Denver to open state’s largest free community testing site for COVID-19 on Friday

Denver is opening a new drive-up COVID-19 testing site Friday, lauded as the largest free testing site in Colorado and a significant step toward increasing the state’s testing capacity.

The goal is to ensure everyone who needs testing is able to get it, regardless of where they live, Mayor Michael Hancock said during a Thursday afternoon news conference. He also made it clear that no one will ask about citizenship status.

“I don’t want you to believe that in any means this is about anything other than getting people tested and making sure that we get on top of this virus and stay on this side of the curve so that we can begin to restore and repair and once again reignite our economy and the healthiness of our people,” he said.

Coloradans who are displaying symptoms of COVID-19 can get tested for the virus from 8 a.m. to 4 p.m. daily at the Pepsi Center 1000 Chopper Circle. The testing center will be closed on holidays, including Memorial Day. People are asked to check the symptom tracker on the Colorado Department of Public Health and Environment’s website to see if they qualify before going to the testing site.

Anyone who wants to get tested must register online and bring a document verifying their name. Testing will take place in the parking lot on the west side of the Pepsi Center. Entry will be from 7th Street at the intersection with Auraria Parkway, and walking or biking to the site is discouraged.

Denver residents who are physically unable to make it to the testing site can call 311 to have a mobile unit sent to help.

Those who get tested are asked not to get re-tested for at least seven days.

Gov. Jared Polis joined Hancock at the news conference Thursday, noting that those who use Denver’s site can expect much shorter waiting times than when the state first opened its drive-thru site in Lowry.

“This is easy to get tested,” Polis said. “We’ve now reached a point, by the way through a lot of hard work …. to have enough tests and enough testing capacity for it to be free, easy and quick.”

When the state opened its drive-thru testing site in March, it was one of the first in the country, Polis said. “So everybody went there. People drove an hour, two hours to get there. Now, we have 34 community testing sites across the state.”

Health officials in Aurora and Westminster on Friday announced the opening of two free testing sites. Tests will be administered from 7 a.m. to 9 a.m., Mondays, Wednesdays and Fridays in Walmart parking lots at 7155 Sheridan Blvd. in Westminster and at 14000 E. Exposition Ave. in Aurora, a news release stated.

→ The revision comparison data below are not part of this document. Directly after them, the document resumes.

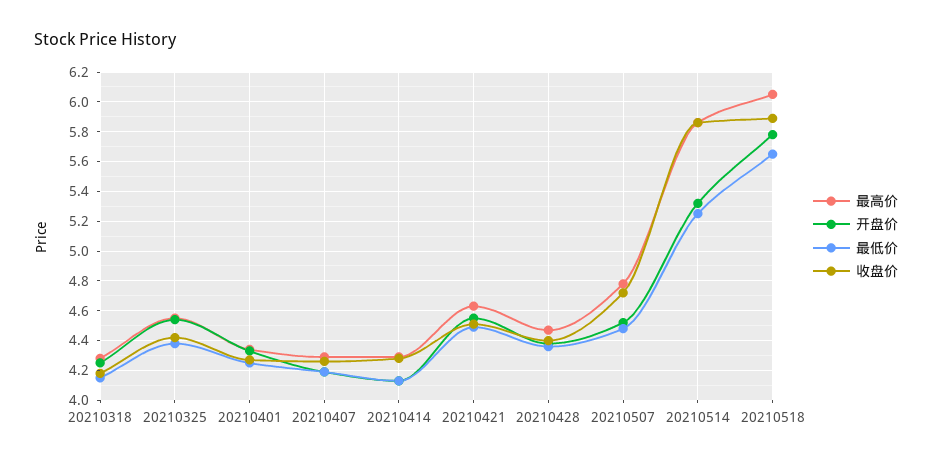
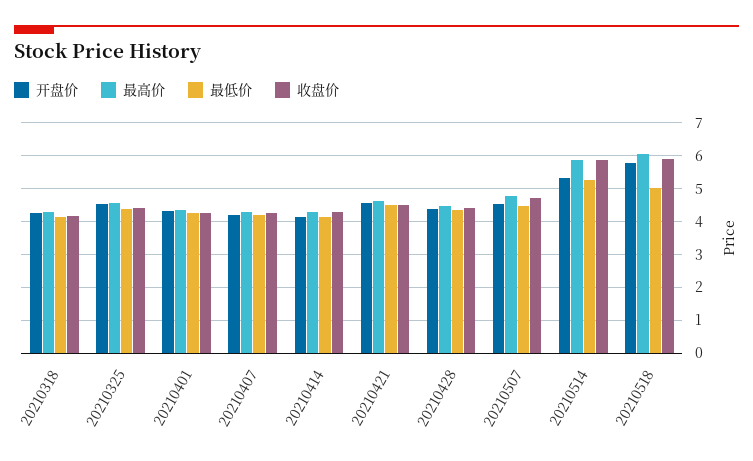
最低价, 20210518: 5.65 -> 5

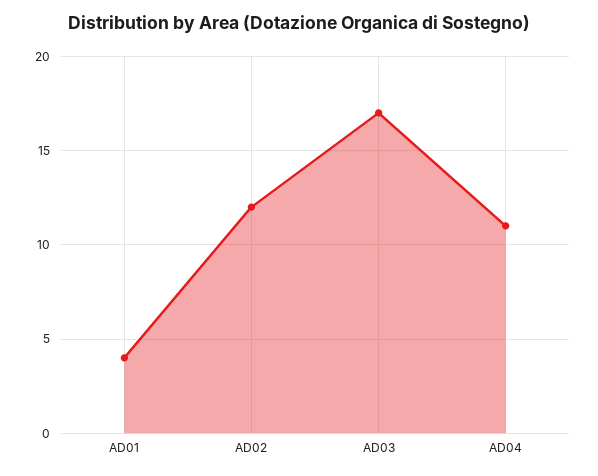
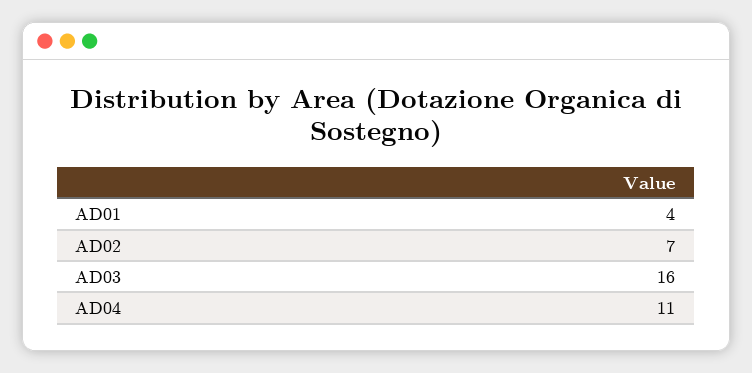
AD02: 12 -> 7
AD03: 17 -> 16

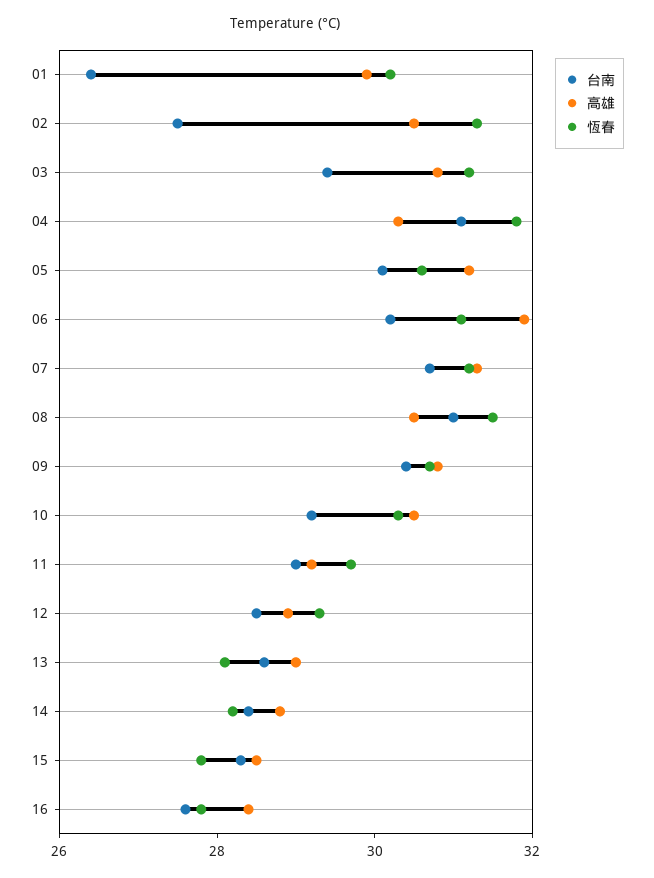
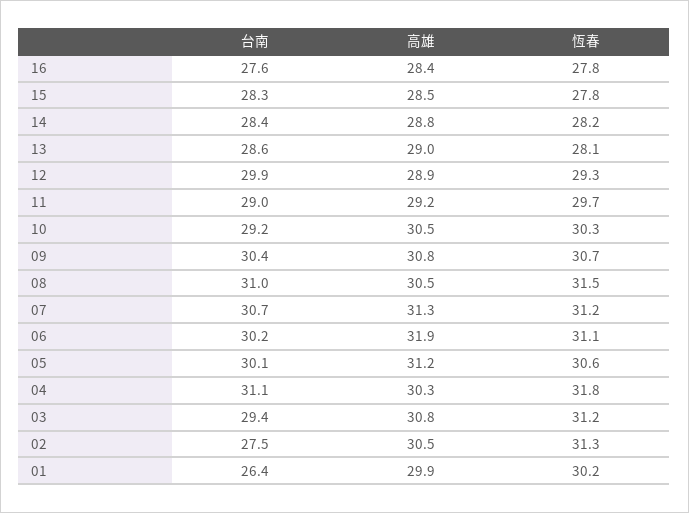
台南, 12: 28.5 -> 29.9

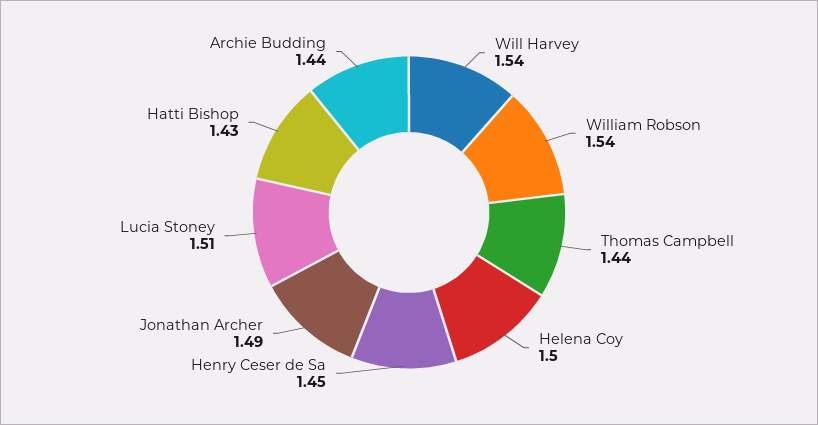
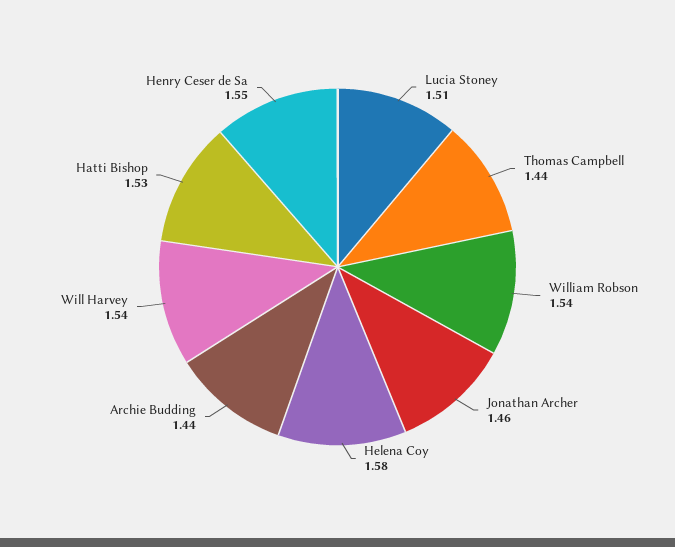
Helena Coy: 1.5 -> 1.58
Henry Ceser de Sa: 1.45 -> 1.55
Jonathan Archer: 1.49 -> 1.46
Hatti Bishop: 1.43 -> 1.53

The technology for testing has also changed. It no longer requires a medical professional with personal protective equipment to insert the swab. Patients will give themselves a nasal swab that will be sent to LabCorp for analysis. Results can be expected within 72 hours.

Polis urged Coloradans to continue social distancing measures as Memorial Day weekend arrives, limiting activities to groups of 10 or less. About half the people who have the virus don’t know they have it because they’re not displaying symptoms. One in 300 Coloradans are contagious with coronavirus, Polis added.

If people don’t heed the health recommendations, “that would mean we would move backward, our hospitals will fill up again and communities that were directly affected would have to take additional steps to keep communities safe,” Polis said.

Polis set a goal for testing 10,000 people per day across the state. The Denver site has a goal of testing 500 people per day but has the capacity to increase to 1,000 daily, Hancock said.

Denver used $3.5 million from the federal CARES Act to fund the testing site, according to the city’s Joint Information Center.

“This testing site will enable us to have data to understand what this spread is all about and what does it look like in the city and county of Denver and frankly the metro area,” public safety director Murphy Robinson said.

For more information on the drive-up testing site or to make a reservation, go to denvergov.org.

Polis also announced Thursday the details of a state partnership with Colorado State University, which will test asymptomatic nursing home workers and residents in up to 30 facilities over an eight-week period.